**SOURCE TEXT:**
== == ==

Signal Processing Asked by halbe on December 7, 2021

I am trying to make a keyboard in python where every note’s frequency is a ratio of the previous note but my output is strangely choppy for some reason. Here’s an example of what I mean.

I’m using the sounddevice module and playing the sine wave through a callback function, here’s what it looks like:

def callback(indata, outdata, frames, time, status):
    if status:
        print(status)

    global pressed
    if pressed:
        global pitched_sine
        global percent_thru_sine

        sine_len = len(pitched_sine)
        starting_index = int(sine_len * percent_thru_sine)
        out = np.concatenate((pitched_sine[starting_index:], pitched_sine[:starting_index - sine_len]))

        percent_thru_sine = (frames + int(percent_thru_sine * sine_len) + sine_len) % sine_len

        while percent_thru_sine > 1:
            percent_thru_sine -= 1

        out = np.resize(out,frames)
        out = np.reshape(out,(1,frames))
        outdata[:] = out.transpose()

== == ==

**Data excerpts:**
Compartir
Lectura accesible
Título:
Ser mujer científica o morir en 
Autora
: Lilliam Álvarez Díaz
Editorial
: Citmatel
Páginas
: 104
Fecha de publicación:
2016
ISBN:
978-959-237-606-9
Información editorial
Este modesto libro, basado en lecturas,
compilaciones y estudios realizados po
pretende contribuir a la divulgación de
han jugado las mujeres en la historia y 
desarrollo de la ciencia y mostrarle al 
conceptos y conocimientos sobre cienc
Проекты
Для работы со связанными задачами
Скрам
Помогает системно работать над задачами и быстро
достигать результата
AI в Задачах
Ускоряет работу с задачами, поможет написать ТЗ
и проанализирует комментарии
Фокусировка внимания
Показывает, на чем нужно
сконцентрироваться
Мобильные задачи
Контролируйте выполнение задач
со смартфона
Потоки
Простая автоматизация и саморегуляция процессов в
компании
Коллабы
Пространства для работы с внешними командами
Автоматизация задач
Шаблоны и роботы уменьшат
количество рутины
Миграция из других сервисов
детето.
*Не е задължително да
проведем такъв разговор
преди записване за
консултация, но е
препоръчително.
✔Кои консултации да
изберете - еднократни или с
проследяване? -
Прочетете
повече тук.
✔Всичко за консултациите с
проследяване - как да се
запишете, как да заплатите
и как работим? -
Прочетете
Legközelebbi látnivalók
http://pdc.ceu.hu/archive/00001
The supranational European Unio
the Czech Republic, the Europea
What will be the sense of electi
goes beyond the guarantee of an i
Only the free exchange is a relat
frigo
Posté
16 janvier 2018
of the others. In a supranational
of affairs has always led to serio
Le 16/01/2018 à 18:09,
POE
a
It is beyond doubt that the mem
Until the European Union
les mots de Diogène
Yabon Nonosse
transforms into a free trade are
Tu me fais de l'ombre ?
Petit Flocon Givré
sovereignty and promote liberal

== == ==

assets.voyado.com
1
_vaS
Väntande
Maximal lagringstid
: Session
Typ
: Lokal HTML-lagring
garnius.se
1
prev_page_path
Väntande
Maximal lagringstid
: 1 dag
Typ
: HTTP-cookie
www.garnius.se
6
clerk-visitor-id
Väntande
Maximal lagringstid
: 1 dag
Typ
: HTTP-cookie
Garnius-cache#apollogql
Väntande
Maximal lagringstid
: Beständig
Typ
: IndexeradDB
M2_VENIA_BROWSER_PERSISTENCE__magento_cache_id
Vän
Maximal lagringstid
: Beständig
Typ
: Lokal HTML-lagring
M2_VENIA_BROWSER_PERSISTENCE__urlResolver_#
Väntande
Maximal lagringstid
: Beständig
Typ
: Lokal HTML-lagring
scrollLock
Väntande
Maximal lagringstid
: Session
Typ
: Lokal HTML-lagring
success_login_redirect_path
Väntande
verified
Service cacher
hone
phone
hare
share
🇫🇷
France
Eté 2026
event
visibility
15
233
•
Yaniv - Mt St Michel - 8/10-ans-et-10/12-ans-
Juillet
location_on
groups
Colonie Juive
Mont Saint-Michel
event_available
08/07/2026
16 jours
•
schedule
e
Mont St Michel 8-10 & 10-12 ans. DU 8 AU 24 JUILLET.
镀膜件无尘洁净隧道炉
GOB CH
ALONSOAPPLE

== == ==

**ACTIVITY LIST:**
(a) List every parameter of the callback function defined in the signal processing post.
(b) In the signal processing post, condense the paragraph beginning "I am trying to make a keyboard in python" into a single shorter sentence that keeps its main facts.
These data excerpts were taken from a separate source and are unrelated to the text.

**SOLUTIONS TO THE EXERCISE:**
(a) indata, outdata, frames, time, status

(b) The asker is building a Python keyboard in which each note's frequency is a ratio of the previous note's, but the output sounds oddly choppy.